Ever since the Congress came to power in Punjab in February, it has spent most of its time settling scores with the previous Shiromani Akali Dal government instead of concentrating on matters of governance. This has disappointed people of the state who would have liked the government to focus more on its own performance. The Parkash Singh Badal regime’s misdeeds are well-known. Its bureaucrats and ministers were so busy lining their pockets that the state treasury was virtually bankrupt at the end of five years.
Farmers and the educated youth were the worst sufferers of the Badal government’s faulty policies. While the latter were affected by the declining job market, the former were beset by rising debts resulting from the inability to sell surplus produce at competitive prices. The inability to clear their debts forced many farmers to commit suicide. Farmers in Punjab were also victims of flawed policies of land use which resulted in water-logging and rendered large areas of land uncultivable.

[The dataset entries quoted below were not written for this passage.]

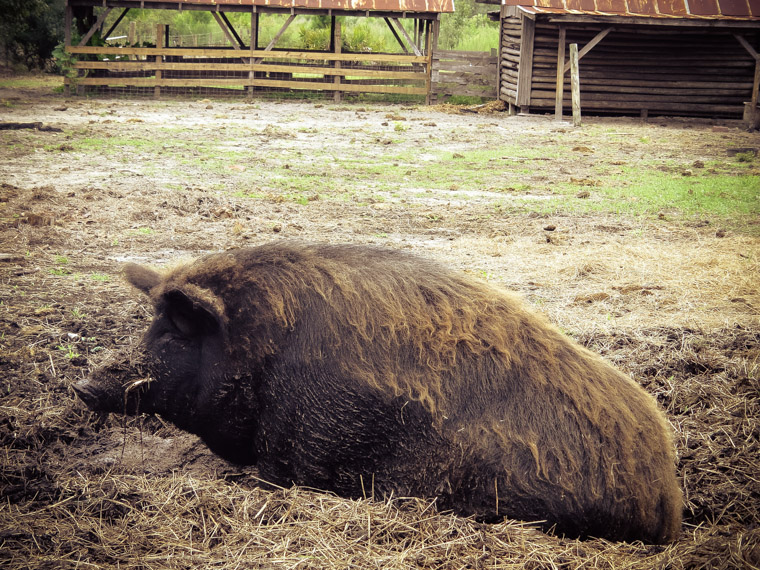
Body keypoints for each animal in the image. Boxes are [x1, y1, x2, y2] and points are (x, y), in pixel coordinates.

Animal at [74, 240, 684, 540]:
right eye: (150, 325)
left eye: (173, 332)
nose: (81, 385)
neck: (261, 349)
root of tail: (668, 500)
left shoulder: (299, 444)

Naturally, the electorate was on the lookout for change. They picked on the Congress, which was the only other option available. But what Punjab needs perhaps is a third front of independent leaders who have an effective agenda to chart a new course for the state.
As for the present Congress government, it has failed to kickstart industrialization, create employment opportunities or rejuvenate the farm sector. It has not taken a single step in this direction so far and obviously, the people of Punjab are worried.

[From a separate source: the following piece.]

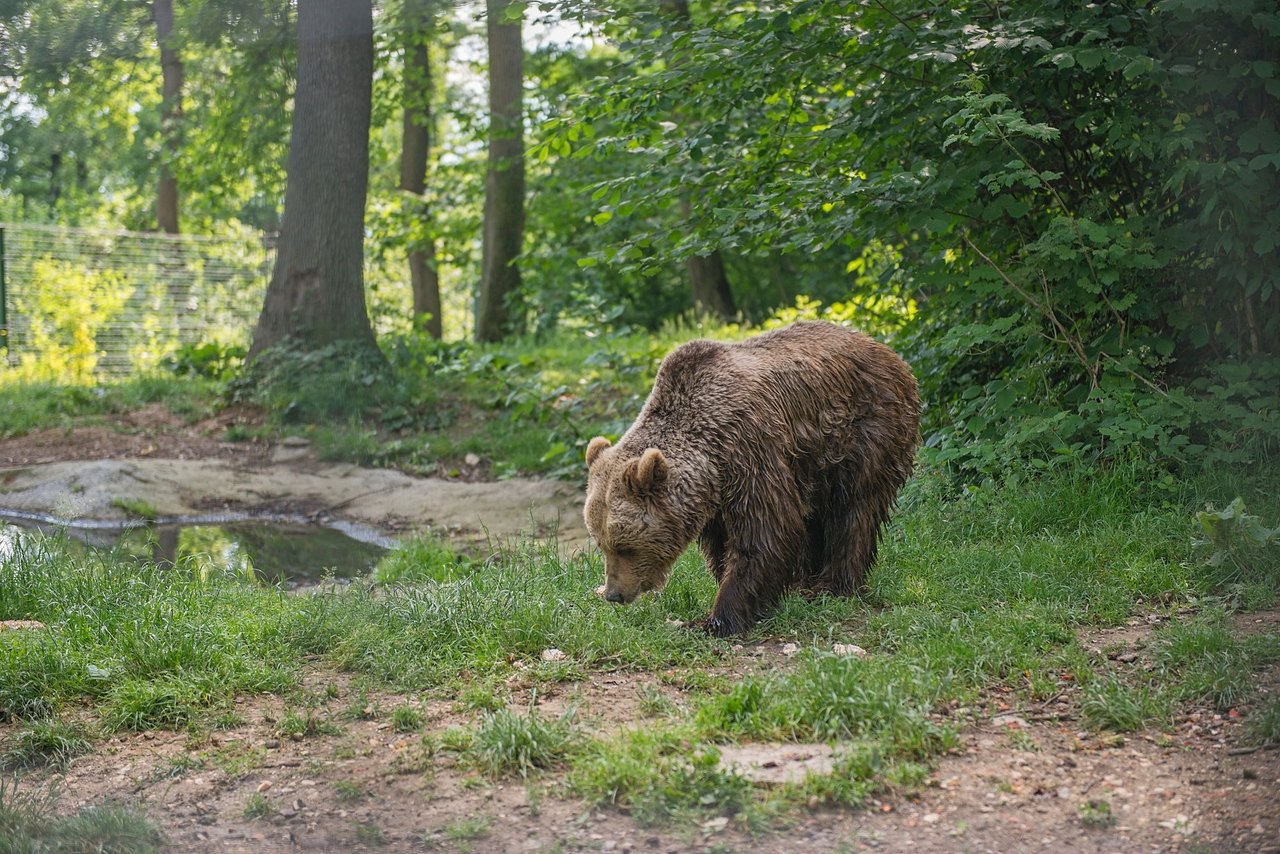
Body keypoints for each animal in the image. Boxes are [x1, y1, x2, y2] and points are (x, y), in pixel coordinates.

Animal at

Already the state is faced with an unprecedented financial crisis, the result of mounting debt and an unwieldy administration. The state has the largest number of high-level officials for its size; it could function equally well with only two-thirds that number.
Although the government has talked of laying off low-ranking officials and is also supposedly planning to close down many of its loss-making corporations, it has never contemplated cutting down the oversized top layers of the bureaucracy.
Punjab has a number of loss-making companies that are a drain on its resources, but no attempt has been made to fix responsibility for their poor performance. The blame is usually pinned on lower level functionaries while the top brass is spared. With proper restructuring, there is a scope for several of these corporations to start functioning properly and, in some cases, even make profits. Only those corporations that are beyond redemption should be got rid off, after ensuring that their employees find jobs in other organizations.
Punjab has the potential to become an important industrial centre. At one stage, it was the foremost state for small and medium industries. But in the absence of a well-considered industrial policy the situation in the state is very different now. Despite being aware of the mess, the present government has not come up with a remedy. No wonder, Punjabi businessmen who have been successful in other states and in other countries hesitate to invest here. Nor has the state been able to attract foreign investment like its neighbour, Haryana.
The lack of a dynamic and entrepreneur-friendly industrial policy is particularly sad given the state has good infrastructure. It has a wide network of roads and adequate power supply. There is also abundant supply of qualified manpower.
It is time the state government focused its attention on tapping this potential and helping the state reclaim its position as one of the top states in terms of industrial growth, especially in the agro-industries and engineering sector. The government could also invite entrepreneurs like N.R. Narayanamurthy to explore possibilities in information technology. There are many things the government can do to improve the state’s economic condition, but only if it stops wasting time on settling old scores.